Subjective norm is one of the most popular constructs investigated in ICT research. Although the construct was not investigated in TAM 1, Davis et al. (1989) emphasized that subjective norm should be investigated in future researches. Subjective norm was later investigated in TAM2 and TAM3, and on the same basis, this study attempted to investigate the construct in this study.

Significant influence of subjective norm on individuals’ perceptions of technology was found in Ajzen (1991); Fishbein and Ajzen (1975); Venkatesh and Bala (2008); Venkatesh and Davis (2000), and Bhatti (1970) had also shown that subjective norm influenced perceived usefulness positively. Therefore, the third hypothesis of this study was:

H3

Teachers’ subjective norm has direct influence on their perception of the usefulness of ICTs.

In this study, it was posited if teachers considered ICTs as useful tools in the classroom they would seek to use them, and by investigating the influence of computer self-efficacy, perceived enjoyment, and subjective norm on teachers’ perceived usefulness of ICTs, the study would generate explanations regarding teachers’ ICT usage behavior in Business Education classes in Nigerian educational institutions. The findings of this study would provide tertiary institutions with information and insight in order to inspire and encourage teachers to use ICTs in their educational curriculums.

Research method

This study utilized a quantitative survey approach based on structural equation modeling (SEM) analyses in which the predictive influences of three exogenous variables (computer self-efficacy, perceived enjoyment, and subjective norm) on one endogenous variable (perceived usefulness of technology) were investigated. AMOS v22 was used to analyze the study data in three important stages, namely, assessing the confirmatory factor analysis (CFA); assessing the measurement model; and assessing the structural model (Hair et al. 2010).

Records from a dataset
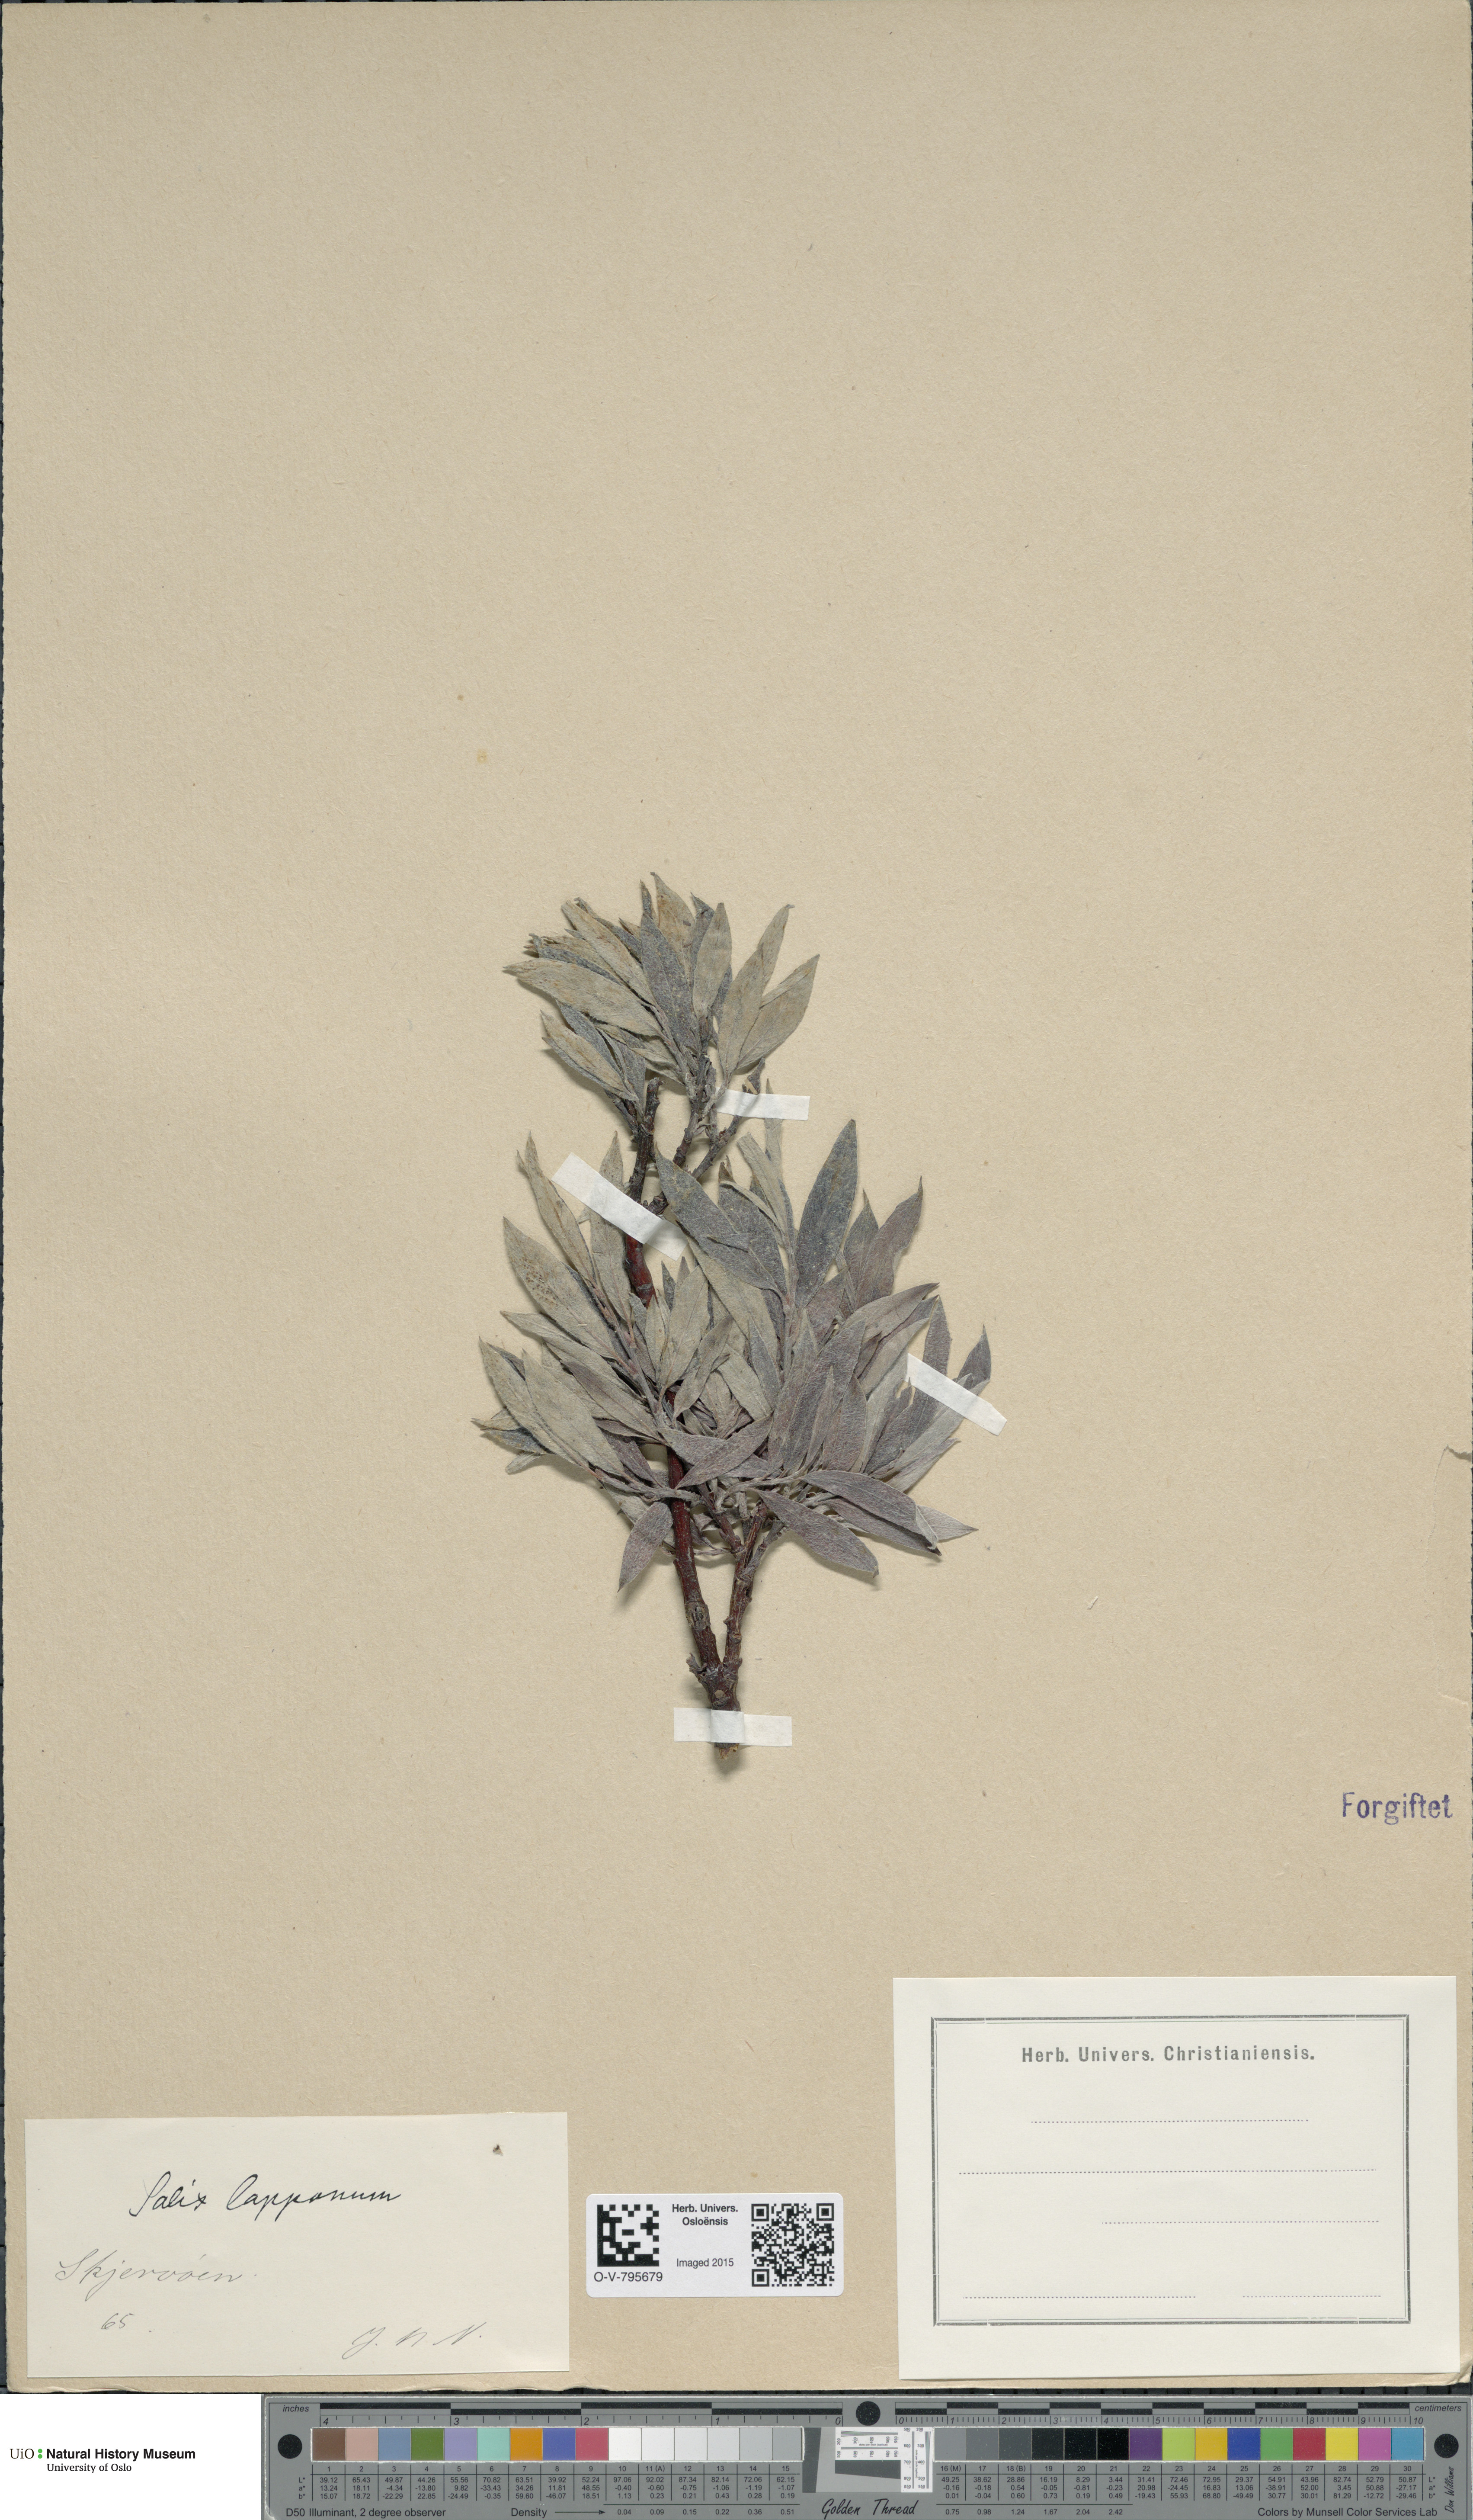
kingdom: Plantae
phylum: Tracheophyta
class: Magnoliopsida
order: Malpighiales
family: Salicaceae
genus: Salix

==

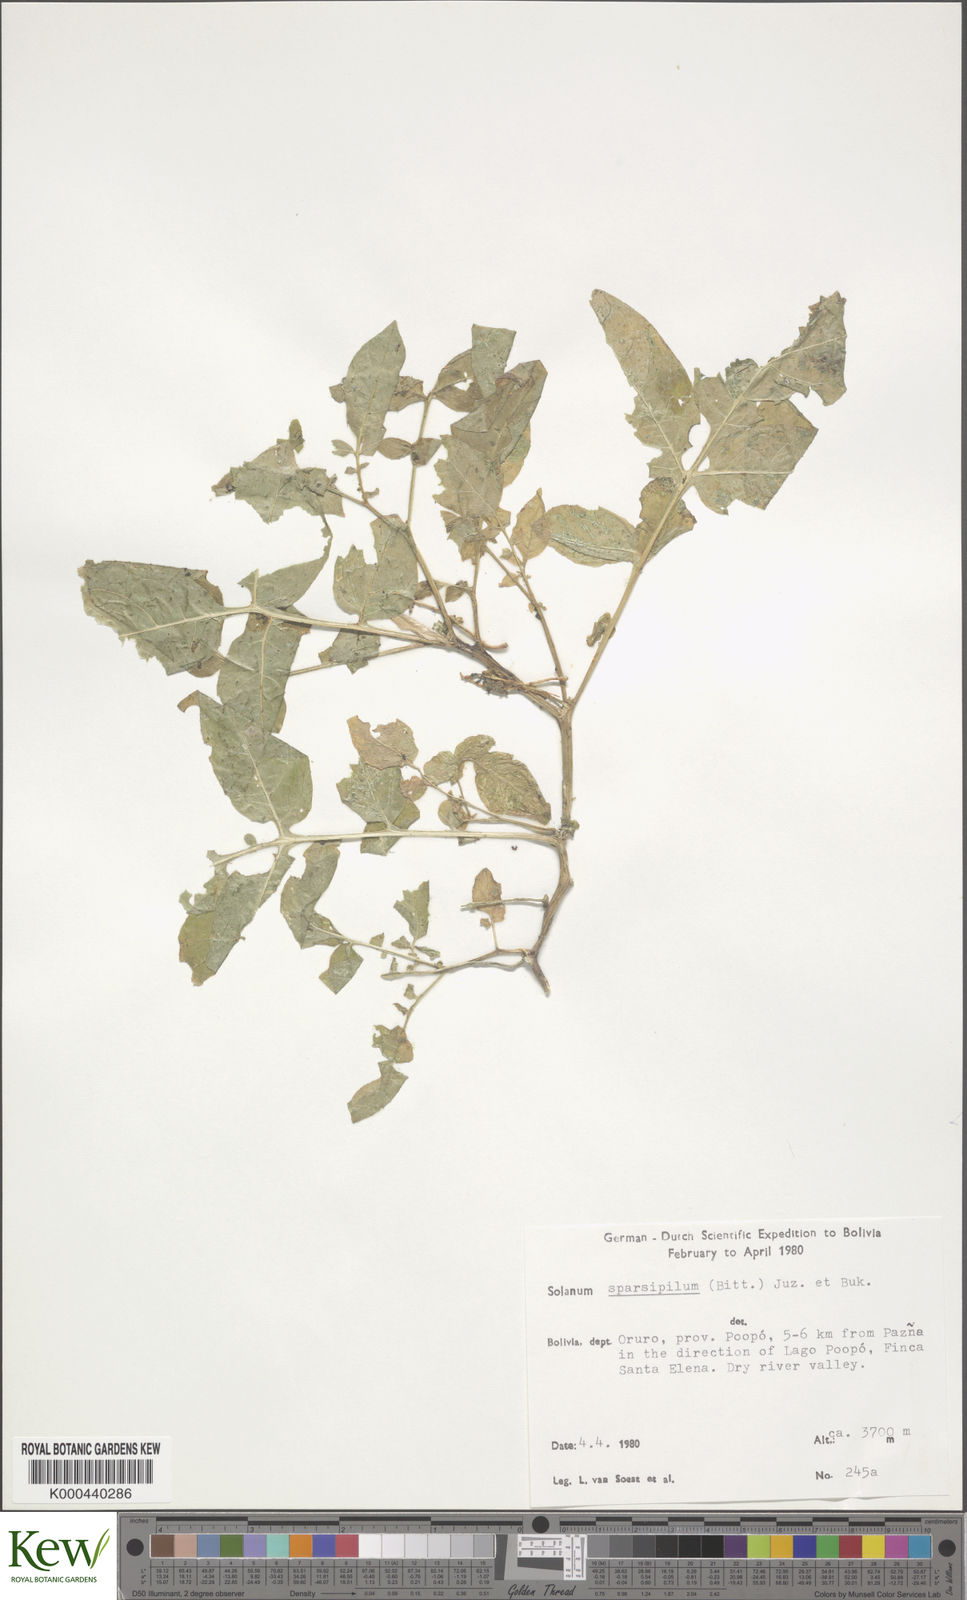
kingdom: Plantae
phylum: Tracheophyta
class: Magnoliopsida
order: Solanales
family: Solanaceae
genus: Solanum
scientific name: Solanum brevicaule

...

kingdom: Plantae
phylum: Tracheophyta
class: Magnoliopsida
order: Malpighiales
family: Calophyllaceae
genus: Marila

To-do list:
1. For the passage on subjective norm, state whether each statement agrees with it: (a) Subjective norm was investigated in TAM 1. (b) AMOS v22 was used to analyze the study data. (c) The study looked at four exogenous variables. Answer yes or no for each, and quote the words from the passage that decide it.
2. Rewrite everything in the passage on subjective norm from "This study utilized" down to "et al. 2010).", putting "cross-sectional survey approach" in place of "quantitative survey approach".

Set of answers:
1.
(a) No: "Although the construct was not investigated in TAM 1"
(b) Yes: "AMOS v22 was used to analyze the study data in three important stages"
(c) No: "the predictive influences of three exogenous variables"

2.
This study utilized a cross-sectional survey approach based on structural equation modeling (SEM) analyses in which the predictive influences of three exogenous variables (computer self-efficacy, perceived enjoyment, and subjective norm) on one endogenous variable (perceived usefulness of technology) were investigated. AMOS v22 was used to analyze the study data in three important stages, namely, assessing the confirmatory factor analysis (CFA); assessing the measurement model; and assessing the structural model (Hair et al. 2010).